Jon Chait has a post up examining what McCain could do going forward:

Back in July, when Steve Schmidt took over the McCain campaign, I predicted that if he continued to trail, another shakeup would happen before the election, and McCain would “try to recreate the magic of the 2000 campaign.” They laughed at me, said I was crazy. McCain did take some momentum in late summer and early fall, but now he’s well behind. In a bloggingheads segment last week, Ramesh Ponnuru asked me for my advice. I said that McCain should apologize for the nasty campaign, fire Schmidt, and run a media-accessible, 2000-style campaign. Ramesh replied, “Hmm, well, not gonne happen.”

Who’s laughing now, Ramesh? Bill Kristol today urges McCain to (essentially) fire his campaign staff and run a media-friendly, issue-oriented campaign. Kristol advises McCain to “volunteer a mild mea culpa about the extent to which the presidential race has degenerated into a shouting match” at Wednesday’s debate. It’s not clear if Kristol’s advice is being followed, but McCain is retooling his message dramatically in a way that may or may not comport with Kristol’s advice. (And my advice, though I suspect the McCain campaign takes Kristol’s advice more seriously than mine.

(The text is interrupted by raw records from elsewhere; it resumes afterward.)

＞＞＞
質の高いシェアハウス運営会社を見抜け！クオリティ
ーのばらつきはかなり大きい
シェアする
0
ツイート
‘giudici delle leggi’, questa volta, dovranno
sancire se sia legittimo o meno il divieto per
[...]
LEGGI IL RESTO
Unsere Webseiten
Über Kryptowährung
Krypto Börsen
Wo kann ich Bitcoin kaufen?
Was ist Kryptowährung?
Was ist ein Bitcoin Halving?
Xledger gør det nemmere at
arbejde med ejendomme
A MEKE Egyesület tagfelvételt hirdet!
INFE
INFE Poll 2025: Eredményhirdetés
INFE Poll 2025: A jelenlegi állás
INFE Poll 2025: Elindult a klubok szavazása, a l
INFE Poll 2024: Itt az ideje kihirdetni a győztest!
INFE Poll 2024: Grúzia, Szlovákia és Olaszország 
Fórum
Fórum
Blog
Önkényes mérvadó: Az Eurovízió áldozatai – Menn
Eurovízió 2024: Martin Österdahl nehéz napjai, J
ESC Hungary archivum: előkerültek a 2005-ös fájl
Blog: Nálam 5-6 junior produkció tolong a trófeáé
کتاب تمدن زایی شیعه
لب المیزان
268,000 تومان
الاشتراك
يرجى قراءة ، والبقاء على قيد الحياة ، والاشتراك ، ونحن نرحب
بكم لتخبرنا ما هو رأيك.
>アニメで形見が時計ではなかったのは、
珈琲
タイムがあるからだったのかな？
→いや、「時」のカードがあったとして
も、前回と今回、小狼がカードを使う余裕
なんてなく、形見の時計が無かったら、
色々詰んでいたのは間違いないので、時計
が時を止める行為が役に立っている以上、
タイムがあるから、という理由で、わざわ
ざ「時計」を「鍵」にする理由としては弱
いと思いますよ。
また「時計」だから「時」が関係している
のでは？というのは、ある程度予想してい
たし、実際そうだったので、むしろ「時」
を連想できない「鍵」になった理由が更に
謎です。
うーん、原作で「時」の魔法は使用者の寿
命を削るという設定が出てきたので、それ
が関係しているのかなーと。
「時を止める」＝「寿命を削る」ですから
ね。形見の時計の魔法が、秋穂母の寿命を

If we’re going to play this game, I think the first thing McCain needs to do is decide whether he’s running for re-election to the Senate in 2010. If he isn’t, then he really has no short term implications to worry about, but if he is, he’s going to need to put significant work into rebuilding his image with the elite media. John McCain’s strength has never been with the party, the movement, or even with voters, it’s always been his relationship with the media and his never ending ability to show up at all the right moments on the talk show circuit. In exchange, the media crafted a narrative around him that basically made him the most popular politician in the country, something that’s gone out the window these days.

So here’s my advice to McCain; accept that you’re most likely going to lose the election. Believe me, I know that’s never an easy thing, and it’s not totally outside the realm of possibility that events could change in the net 3 weeks, but as it stand you just picked a bad hand to play. The sitting President is both a member of your party and the most unpopular in history, the economy, not your pet issue to be sure, is dominating the news in a fashion that really makes people want to elect Democrats, and you’ve stacked your campaign with amateurs who have dug a hole you’re not likely to get out of. So here’s my 3 step program to helping you regain your, frankly undeserved, reputation with Cokie Roberts:

1. Fire Steve Schmitt, and most everyone else at the top. Rick Davis should have been tossed weeks ago, Nicole Wallace and Tucker Bounds have been made into punchlines by your message department, and Schmitt always was a bit of an amateur who never really even learned the art of Rovian politics, much like a baseball hitter trying to emulate Ken Griffey Jr’s swing but doing it all with his shoulders. Toss everyone out, and do whatever you have to do to get John Weaver and, maybe, Mike Murphy to come back and get to work restoring your image.

2. Talk to the press. A lot.

3. Dump Sarah Palin. Using the findings in the Troopergate report, you should stand up and demand that Sarah Palin withdraw from the position of nominee for Vice President, and cancel all of her campaign appearances in the meantime. Do it to show you’re dead serious about ethics reform and higher standards or something. Yeah, you’re going to endure a lot of “well wy did you pick her in the first place”s, but we’re under the assumption that you’re going to lose anyway, remember?

And as an added plus, you’d be The Maverick again overnight.